Frankreichs Präsident Hollande zu Staatsbesuch in Peking

Der französische Präsident François Hollande ist am Montag zu Gesprächen mit seinem chinesischen Amtskollegen Xi Jinping in Peking eingetroffen.

Frankreichs Präsident Hollande zu Staatsbesuch in Peking
Rolex Dela Pena Frankreichs Präsident Hollande zu Staatsbesuch in Peking

Bei seinem zweitägigen Staatsbesuch in China hofft Hollande, Chinas Führung als Verbündeten für den Weltklimagipfel im Dezember gewinnen zu können. In Paris sollen dann mehr als 190 Staaten ein verbindliches Abkommen über die Verringerung der Treibhausgas-Emissionen erreichen. Ziel soll eine Begrenzung der Erderwärmung auf zwei Grad gegenüber der vorindustriellen Zeit sein.

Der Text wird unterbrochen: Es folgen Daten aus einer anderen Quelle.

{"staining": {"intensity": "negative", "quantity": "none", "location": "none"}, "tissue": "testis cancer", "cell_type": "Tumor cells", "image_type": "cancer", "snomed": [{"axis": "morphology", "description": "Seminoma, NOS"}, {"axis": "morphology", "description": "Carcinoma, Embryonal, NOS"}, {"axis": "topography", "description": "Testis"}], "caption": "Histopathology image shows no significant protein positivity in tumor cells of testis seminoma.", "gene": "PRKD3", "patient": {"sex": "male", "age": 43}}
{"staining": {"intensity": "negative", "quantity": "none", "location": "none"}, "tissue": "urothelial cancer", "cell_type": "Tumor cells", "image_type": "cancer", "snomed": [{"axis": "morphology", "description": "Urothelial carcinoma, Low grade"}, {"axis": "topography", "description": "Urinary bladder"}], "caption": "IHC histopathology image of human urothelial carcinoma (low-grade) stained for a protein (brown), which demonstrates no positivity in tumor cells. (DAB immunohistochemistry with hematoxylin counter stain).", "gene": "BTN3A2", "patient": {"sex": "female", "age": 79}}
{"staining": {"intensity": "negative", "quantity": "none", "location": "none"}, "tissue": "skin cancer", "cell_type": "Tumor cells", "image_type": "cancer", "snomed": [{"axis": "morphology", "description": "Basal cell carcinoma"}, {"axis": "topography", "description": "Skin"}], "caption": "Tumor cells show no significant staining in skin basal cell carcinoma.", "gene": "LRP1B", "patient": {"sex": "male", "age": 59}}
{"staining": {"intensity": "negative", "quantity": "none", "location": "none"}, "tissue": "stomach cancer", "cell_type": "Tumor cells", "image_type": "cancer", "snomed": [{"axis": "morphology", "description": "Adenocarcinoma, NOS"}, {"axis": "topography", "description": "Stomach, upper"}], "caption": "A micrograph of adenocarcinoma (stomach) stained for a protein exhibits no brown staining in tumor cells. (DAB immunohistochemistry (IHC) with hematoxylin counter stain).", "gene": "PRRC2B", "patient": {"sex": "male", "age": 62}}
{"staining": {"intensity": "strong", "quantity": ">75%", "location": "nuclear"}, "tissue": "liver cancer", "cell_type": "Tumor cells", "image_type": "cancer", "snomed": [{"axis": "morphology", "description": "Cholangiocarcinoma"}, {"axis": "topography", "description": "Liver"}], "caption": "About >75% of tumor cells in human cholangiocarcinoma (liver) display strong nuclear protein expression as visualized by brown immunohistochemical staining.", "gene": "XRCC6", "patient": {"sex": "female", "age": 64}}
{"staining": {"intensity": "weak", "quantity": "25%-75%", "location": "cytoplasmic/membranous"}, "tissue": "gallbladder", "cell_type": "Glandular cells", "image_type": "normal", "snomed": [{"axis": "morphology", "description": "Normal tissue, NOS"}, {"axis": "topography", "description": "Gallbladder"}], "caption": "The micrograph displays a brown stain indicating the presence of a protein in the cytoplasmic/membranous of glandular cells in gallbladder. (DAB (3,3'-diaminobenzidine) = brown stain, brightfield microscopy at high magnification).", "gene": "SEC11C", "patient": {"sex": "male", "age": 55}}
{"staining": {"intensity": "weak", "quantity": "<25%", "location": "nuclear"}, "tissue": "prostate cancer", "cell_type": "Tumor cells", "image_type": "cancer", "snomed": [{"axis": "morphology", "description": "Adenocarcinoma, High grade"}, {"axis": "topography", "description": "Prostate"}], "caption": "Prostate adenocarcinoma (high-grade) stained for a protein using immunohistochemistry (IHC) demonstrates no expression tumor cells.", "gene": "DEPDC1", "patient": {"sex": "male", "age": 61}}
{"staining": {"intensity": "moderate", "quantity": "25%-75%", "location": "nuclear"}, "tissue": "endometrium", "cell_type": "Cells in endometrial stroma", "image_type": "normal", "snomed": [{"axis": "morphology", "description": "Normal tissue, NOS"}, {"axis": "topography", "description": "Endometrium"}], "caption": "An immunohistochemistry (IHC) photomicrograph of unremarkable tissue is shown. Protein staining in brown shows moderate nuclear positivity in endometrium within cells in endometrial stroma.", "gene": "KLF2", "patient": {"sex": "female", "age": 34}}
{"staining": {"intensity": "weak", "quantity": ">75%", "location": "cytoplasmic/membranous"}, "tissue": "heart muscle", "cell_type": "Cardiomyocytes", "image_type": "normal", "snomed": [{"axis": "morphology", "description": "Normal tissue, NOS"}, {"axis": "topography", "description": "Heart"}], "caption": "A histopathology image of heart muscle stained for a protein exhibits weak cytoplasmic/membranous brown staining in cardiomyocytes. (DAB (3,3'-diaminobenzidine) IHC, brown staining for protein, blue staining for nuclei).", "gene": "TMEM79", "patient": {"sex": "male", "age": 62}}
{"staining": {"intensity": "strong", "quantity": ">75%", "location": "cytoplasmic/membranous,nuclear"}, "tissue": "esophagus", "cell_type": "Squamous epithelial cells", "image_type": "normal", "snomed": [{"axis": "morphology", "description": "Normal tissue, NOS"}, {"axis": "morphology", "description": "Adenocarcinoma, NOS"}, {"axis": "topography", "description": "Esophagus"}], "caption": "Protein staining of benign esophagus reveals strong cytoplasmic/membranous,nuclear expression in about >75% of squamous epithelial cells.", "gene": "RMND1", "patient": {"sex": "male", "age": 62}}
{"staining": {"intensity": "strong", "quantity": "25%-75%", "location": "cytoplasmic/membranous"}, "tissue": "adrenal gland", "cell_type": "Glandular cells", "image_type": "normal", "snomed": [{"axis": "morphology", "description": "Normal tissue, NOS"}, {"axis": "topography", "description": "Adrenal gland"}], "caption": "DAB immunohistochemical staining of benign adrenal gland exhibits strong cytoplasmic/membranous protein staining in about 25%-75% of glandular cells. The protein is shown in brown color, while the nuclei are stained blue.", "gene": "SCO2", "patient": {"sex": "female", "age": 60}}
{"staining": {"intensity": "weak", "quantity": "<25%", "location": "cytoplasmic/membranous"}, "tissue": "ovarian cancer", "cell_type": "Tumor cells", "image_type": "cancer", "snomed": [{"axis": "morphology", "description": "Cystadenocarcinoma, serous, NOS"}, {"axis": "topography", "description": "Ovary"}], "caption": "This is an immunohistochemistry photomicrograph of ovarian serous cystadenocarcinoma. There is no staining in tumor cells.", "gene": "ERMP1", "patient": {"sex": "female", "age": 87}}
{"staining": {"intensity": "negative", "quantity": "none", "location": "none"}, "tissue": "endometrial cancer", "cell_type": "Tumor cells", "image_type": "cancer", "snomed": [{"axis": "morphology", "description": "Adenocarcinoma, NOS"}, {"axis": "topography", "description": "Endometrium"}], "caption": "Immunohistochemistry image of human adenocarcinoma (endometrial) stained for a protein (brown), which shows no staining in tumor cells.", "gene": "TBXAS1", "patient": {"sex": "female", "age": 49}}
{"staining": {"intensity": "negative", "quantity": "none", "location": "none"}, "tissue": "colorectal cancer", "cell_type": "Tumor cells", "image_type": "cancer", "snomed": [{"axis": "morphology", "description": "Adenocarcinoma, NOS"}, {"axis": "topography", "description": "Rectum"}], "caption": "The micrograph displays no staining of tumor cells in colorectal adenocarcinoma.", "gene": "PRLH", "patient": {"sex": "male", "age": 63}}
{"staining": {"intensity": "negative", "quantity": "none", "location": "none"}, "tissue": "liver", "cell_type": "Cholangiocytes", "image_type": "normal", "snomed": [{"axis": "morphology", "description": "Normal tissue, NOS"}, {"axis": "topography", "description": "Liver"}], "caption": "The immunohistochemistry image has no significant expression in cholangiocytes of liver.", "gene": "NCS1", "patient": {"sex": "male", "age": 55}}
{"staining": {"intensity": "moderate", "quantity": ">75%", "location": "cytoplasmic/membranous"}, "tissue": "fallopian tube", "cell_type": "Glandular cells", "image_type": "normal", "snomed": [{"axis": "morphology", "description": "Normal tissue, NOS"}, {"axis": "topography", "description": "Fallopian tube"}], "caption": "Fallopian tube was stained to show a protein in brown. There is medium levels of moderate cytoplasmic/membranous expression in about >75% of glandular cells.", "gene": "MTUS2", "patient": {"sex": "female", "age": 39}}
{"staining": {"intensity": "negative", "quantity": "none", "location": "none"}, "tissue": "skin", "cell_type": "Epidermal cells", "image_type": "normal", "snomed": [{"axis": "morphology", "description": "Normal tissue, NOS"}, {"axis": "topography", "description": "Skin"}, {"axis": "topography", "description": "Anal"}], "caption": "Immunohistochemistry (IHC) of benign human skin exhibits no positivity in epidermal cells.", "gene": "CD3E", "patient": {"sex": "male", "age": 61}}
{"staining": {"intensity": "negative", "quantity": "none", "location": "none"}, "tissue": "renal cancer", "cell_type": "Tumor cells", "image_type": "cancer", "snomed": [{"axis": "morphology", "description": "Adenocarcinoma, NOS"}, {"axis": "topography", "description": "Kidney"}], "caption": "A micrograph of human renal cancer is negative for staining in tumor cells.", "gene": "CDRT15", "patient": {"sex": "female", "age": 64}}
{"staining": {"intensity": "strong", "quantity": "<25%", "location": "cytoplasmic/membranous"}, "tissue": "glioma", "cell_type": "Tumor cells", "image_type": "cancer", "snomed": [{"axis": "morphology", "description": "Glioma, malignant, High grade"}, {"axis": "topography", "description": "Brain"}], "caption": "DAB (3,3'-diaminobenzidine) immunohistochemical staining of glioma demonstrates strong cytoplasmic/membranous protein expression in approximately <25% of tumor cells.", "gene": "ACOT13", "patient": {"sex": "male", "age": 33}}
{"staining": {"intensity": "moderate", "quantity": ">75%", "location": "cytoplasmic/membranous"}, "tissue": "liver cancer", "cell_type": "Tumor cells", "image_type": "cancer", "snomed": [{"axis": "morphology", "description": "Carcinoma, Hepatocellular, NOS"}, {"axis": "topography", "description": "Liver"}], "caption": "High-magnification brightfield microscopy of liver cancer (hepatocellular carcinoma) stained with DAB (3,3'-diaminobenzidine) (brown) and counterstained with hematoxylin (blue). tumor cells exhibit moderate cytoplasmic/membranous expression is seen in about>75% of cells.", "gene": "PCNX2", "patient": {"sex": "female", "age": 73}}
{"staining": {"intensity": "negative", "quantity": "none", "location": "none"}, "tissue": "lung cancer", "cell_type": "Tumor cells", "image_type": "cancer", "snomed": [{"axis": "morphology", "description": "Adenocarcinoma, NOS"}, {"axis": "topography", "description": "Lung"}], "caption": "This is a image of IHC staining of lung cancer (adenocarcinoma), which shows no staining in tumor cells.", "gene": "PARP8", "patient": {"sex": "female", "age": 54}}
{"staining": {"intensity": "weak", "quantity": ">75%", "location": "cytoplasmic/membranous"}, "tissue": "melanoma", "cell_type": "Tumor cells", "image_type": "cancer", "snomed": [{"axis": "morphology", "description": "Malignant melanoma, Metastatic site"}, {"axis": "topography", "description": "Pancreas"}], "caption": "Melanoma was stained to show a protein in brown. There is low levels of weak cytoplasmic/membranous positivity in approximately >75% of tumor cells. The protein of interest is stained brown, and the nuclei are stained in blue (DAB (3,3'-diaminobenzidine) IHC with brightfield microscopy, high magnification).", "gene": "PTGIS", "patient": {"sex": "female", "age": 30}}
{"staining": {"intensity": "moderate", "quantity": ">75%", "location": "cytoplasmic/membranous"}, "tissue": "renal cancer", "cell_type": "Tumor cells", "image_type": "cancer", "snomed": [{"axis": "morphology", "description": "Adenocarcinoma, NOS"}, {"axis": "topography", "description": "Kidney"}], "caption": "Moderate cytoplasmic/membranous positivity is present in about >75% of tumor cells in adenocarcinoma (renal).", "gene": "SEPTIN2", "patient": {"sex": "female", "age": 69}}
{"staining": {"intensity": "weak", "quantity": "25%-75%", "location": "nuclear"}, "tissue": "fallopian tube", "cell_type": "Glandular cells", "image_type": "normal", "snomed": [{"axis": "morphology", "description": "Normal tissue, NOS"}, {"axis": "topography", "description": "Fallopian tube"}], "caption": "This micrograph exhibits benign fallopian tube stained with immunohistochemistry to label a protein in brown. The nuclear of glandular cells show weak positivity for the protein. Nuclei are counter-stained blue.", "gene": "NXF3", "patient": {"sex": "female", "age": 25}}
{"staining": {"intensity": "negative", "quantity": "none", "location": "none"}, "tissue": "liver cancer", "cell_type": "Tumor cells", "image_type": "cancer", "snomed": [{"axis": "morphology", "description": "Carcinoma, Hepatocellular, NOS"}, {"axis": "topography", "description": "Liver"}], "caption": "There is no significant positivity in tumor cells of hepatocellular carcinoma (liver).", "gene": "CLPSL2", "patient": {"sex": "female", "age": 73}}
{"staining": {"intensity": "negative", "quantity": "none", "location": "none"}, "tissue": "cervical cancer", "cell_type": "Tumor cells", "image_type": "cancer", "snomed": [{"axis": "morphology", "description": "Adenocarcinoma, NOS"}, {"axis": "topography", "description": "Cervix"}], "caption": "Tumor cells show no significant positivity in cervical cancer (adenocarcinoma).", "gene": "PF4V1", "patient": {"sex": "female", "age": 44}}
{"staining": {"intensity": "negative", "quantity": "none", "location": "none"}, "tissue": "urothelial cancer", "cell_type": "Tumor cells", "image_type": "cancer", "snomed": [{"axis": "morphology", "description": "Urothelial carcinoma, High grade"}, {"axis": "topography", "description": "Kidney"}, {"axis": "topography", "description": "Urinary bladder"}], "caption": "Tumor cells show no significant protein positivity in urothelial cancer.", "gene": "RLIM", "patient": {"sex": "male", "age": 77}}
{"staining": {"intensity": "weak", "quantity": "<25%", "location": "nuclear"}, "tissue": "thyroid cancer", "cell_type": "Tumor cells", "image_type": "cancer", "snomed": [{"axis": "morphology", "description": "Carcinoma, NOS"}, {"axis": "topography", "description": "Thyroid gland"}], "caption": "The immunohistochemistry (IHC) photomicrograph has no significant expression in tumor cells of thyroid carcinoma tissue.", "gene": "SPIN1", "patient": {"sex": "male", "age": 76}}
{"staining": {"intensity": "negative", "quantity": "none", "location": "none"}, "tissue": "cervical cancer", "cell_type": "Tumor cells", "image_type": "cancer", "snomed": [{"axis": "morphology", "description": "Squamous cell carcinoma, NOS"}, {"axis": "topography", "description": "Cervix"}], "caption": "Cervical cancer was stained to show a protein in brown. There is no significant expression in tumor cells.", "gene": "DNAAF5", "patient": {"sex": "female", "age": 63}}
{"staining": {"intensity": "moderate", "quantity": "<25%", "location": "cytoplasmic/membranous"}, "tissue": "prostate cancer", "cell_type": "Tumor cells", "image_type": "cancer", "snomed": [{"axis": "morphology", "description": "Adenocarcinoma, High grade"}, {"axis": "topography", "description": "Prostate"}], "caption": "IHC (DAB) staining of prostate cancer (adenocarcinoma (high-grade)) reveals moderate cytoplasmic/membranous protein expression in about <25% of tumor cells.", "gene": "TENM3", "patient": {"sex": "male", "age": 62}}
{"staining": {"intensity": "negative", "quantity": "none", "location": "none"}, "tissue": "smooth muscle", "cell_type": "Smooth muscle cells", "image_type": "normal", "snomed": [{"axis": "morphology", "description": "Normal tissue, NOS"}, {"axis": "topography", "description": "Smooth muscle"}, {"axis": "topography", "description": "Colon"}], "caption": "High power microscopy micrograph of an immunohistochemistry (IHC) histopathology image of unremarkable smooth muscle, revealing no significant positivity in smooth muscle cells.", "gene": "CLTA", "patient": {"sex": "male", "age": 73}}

Der weltgrößte Energieverbraucher China hatte im Juni angekündigt, seine Klimaziele für den Gipfel deutlich zu erhöhen. Der Ausstoß von Kohlendioxid soll demnach in China möglichst vor 2030 den Höhepunkt erreichen. 20 Prozent des Energiebedarfs soll bis dahin aus nicht fossilen Quellen gedeckt werden. Zudem sollen die Emissionen gemessen an der Wirtschaftsleistung bis 2030 um 60 bis 65 Prozent gegenüber 2005 reduzieren werden.

Nach den Gesprächen mit Xi trifft Hollande am Dienstag auch mit Chinas Premier Li Keqiang auf einem französisch-chinesischen Wirtschaftsforum über grünes Wachstum zusammen.